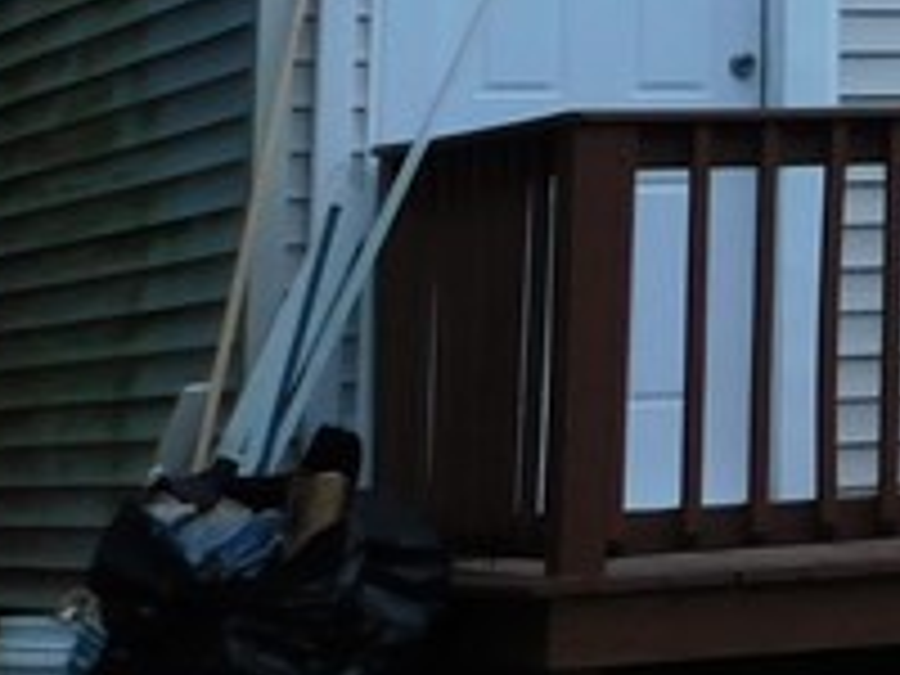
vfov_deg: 7.7
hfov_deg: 9.4
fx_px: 4784
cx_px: 2236
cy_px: -688
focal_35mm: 184
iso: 125
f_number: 3.5
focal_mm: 6.3
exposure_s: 1/1000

========================================

§ AIM OF THE TASK: Retype the entire listing exactly as it appears, dropping only the pictures.

§ RESPONSE FOR THIS EXERCISE:
vfov_deg: 7.7
hfov_deg: 9.4
fx_px: 4784
cx_px: 2236
cy_px: -688
focal_35mm: 184
iso: 125
f_number: 3.5
focal_mm: 6.3
exposure_s: 1/1000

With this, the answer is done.